Le coût de l’inaction est élevé : jusqu’à 5% du PIB des pays africains pourrait être absorbé par les effets du changement climatique. Les flux financiers internationaux en faveur de l’adaptation restent bien inférieurs aux besoins, estimés entre 187 et 359 MM de dollars par an. Malgré des plans d’adaptation en cours dans plus de 40 pays, leur mise en œuvre demeure inégale. L’OMM appelle donc à une mobilisation urgente de la communauté internationale pour combler ce déficit financier, renforcer les capacités locales et intégrer les nouvelles technologies dans la gestion du risque climatique.

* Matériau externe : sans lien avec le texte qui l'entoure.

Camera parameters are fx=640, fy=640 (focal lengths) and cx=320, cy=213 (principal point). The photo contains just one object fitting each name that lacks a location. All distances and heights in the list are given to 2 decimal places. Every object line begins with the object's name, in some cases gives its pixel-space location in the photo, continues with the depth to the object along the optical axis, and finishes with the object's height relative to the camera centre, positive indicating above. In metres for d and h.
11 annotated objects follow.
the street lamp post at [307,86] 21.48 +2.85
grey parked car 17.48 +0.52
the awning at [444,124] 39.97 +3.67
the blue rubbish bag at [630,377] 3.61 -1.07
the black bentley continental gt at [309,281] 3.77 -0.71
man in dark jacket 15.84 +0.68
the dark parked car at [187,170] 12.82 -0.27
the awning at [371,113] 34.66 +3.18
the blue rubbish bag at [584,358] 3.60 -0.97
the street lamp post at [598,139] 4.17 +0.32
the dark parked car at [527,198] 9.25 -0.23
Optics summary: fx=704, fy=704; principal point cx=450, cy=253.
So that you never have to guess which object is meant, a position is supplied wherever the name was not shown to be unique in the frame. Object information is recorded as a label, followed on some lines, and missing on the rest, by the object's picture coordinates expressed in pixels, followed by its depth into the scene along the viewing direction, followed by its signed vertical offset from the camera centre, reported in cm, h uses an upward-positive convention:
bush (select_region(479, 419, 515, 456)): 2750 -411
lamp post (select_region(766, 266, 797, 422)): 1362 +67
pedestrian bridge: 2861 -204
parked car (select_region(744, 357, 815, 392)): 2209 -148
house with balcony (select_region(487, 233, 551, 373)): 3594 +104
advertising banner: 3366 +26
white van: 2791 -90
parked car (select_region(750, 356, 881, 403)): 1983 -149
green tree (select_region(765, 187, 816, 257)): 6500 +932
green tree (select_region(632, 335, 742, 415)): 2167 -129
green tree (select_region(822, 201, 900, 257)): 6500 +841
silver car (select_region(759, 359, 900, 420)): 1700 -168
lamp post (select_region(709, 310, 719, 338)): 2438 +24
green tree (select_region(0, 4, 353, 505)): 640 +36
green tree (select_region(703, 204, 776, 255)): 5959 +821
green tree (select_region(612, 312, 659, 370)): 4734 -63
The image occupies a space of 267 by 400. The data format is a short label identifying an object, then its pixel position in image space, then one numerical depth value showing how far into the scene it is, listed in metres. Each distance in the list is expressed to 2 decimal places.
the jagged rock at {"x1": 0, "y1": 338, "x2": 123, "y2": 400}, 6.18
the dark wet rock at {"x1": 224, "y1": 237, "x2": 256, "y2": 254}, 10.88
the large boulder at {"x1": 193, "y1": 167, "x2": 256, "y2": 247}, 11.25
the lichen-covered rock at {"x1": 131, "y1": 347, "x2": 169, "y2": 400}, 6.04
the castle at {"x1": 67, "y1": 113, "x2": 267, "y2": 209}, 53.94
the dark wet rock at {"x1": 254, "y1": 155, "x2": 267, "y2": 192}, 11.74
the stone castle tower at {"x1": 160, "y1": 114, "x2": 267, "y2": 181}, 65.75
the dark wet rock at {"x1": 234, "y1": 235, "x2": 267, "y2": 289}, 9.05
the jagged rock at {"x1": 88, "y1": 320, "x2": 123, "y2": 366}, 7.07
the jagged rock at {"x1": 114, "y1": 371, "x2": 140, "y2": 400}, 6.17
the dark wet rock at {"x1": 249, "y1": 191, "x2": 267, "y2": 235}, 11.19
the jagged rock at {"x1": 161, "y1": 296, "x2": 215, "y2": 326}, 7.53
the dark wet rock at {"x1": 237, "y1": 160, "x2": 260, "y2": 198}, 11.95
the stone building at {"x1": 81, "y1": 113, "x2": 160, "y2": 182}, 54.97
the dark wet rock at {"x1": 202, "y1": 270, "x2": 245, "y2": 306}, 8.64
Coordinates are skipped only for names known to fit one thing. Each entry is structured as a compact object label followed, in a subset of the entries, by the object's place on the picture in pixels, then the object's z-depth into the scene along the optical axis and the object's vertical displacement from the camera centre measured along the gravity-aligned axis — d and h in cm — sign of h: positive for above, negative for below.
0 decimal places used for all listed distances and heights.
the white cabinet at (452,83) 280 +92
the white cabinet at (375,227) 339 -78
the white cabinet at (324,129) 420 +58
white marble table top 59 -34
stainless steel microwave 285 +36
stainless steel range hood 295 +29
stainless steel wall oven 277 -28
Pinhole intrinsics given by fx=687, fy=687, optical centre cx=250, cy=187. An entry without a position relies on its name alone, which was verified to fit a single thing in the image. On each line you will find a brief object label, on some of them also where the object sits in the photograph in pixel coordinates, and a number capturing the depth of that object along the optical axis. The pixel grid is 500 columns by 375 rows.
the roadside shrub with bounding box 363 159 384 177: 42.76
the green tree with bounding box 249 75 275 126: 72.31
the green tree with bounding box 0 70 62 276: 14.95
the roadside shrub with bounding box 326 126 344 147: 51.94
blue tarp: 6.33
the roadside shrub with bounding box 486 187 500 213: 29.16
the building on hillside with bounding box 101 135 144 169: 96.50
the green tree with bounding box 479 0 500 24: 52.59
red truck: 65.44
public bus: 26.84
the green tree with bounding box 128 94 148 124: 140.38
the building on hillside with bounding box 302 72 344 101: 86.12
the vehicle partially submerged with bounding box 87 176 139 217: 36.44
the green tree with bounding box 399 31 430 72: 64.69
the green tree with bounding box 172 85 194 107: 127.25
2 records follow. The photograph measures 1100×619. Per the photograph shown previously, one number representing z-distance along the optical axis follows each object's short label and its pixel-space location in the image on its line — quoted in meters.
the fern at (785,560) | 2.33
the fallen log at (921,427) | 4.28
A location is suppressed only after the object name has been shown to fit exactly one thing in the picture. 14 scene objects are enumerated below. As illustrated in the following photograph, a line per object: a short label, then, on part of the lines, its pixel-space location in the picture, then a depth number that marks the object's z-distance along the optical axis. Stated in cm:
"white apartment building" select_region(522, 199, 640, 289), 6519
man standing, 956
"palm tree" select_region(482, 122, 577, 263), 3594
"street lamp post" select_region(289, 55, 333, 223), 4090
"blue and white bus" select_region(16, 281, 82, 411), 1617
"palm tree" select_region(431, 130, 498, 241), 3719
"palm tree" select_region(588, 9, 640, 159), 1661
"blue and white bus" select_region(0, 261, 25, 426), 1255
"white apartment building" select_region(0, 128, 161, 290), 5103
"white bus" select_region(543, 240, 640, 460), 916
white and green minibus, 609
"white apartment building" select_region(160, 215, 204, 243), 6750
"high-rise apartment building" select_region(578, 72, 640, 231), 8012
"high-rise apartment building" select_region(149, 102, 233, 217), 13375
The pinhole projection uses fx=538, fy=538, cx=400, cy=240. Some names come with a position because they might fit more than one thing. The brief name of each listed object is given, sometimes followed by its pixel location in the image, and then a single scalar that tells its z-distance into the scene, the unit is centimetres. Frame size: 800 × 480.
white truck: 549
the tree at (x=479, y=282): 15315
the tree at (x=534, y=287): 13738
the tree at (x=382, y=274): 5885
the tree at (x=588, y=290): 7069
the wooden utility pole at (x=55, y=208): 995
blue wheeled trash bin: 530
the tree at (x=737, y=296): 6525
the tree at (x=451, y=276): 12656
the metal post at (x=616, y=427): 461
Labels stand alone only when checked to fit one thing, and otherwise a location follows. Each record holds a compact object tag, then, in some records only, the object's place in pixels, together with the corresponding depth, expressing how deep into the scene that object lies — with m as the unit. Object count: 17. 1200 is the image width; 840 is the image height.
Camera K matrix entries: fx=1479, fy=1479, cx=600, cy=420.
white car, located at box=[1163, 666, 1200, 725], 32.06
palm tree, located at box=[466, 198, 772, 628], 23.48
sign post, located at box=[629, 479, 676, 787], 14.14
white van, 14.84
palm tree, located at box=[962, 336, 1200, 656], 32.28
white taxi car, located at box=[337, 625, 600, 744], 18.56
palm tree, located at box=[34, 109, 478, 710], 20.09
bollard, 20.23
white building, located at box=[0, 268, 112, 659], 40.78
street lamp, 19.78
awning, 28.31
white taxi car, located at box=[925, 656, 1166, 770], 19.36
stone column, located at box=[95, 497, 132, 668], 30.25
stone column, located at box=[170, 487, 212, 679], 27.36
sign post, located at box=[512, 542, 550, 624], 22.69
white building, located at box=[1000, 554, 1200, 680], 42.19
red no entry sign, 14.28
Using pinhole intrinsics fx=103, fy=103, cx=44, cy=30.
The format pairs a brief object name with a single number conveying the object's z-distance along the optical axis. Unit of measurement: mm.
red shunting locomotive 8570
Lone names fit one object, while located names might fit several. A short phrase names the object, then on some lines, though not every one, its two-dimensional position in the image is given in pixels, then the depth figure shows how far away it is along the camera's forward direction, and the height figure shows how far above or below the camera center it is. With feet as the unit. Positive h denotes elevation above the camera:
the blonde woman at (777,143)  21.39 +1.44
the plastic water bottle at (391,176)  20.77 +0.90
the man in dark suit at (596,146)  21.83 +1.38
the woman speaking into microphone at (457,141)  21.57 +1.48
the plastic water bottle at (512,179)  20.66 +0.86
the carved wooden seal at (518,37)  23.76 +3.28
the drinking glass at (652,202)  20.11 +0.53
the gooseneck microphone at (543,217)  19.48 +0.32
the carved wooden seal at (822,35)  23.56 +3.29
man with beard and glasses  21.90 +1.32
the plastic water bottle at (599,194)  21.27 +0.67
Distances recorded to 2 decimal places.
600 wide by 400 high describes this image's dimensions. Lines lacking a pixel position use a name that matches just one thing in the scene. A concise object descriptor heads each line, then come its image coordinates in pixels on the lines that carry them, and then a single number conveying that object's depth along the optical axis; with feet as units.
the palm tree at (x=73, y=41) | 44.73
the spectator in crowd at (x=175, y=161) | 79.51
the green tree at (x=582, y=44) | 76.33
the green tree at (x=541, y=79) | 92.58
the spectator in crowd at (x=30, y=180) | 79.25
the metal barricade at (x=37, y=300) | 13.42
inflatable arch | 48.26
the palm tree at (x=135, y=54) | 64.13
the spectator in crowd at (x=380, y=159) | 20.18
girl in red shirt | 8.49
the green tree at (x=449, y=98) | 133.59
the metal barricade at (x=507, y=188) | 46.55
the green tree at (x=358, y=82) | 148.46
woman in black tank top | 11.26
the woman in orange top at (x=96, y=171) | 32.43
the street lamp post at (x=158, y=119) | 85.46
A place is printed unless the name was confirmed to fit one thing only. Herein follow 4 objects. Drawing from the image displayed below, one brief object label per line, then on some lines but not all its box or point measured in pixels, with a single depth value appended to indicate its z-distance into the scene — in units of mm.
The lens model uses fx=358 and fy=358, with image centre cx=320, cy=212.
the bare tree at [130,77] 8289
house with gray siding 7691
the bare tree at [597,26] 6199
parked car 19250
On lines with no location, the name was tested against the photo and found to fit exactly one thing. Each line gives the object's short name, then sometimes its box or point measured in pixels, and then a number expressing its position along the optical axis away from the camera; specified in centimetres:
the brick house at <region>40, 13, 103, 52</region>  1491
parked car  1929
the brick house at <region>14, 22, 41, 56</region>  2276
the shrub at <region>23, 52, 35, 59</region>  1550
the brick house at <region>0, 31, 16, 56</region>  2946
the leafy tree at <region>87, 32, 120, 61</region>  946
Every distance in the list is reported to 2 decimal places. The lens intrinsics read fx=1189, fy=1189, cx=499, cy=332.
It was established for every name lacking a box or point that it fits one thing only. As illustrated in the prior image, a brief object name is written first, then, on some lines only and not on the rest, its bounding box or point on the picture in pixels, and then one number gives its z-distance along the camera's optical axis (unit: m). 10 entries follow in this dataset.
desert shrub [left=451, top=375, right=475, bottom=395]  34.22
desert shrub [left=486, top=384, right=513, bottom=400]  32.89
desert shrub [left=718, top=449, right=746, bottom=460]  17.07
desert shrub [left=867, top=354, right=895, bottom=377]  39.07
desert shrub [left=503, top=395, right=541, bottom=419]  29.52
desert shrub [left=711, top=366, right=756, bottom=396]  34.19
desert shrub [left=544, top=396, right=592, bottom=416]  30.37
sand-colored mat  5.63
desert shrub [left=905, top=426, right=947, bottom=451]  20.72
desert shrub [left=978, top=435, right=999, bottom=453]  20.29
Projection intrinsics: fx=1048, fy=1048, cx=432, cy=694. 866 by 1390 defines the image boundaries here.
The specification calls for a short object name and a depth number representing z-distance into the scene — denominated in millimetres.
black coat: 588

Le tableau dressé par le rapport 2024 de l’OMM est sans équivoque : l’Afrique est en première ligne du dérèglement climatique. La conjonction de températures records, de perturbations hydrologiques, de stress agricole et de vulnérabilités sociales crée un cocktail explosif. Ce constat appelle à une réponse rapide, coordonnée et durable.
Comme le souligne la Secrétaire générale de l’OMM, Celeste Saulo, «ce rapport doit inspirer une action collective face à des défis de plus en plus complexes». La fenêtre d’opportunité se referme rapidement. Il est temps que les promesses climatiques prennent enfin la forme d’engagements concrets.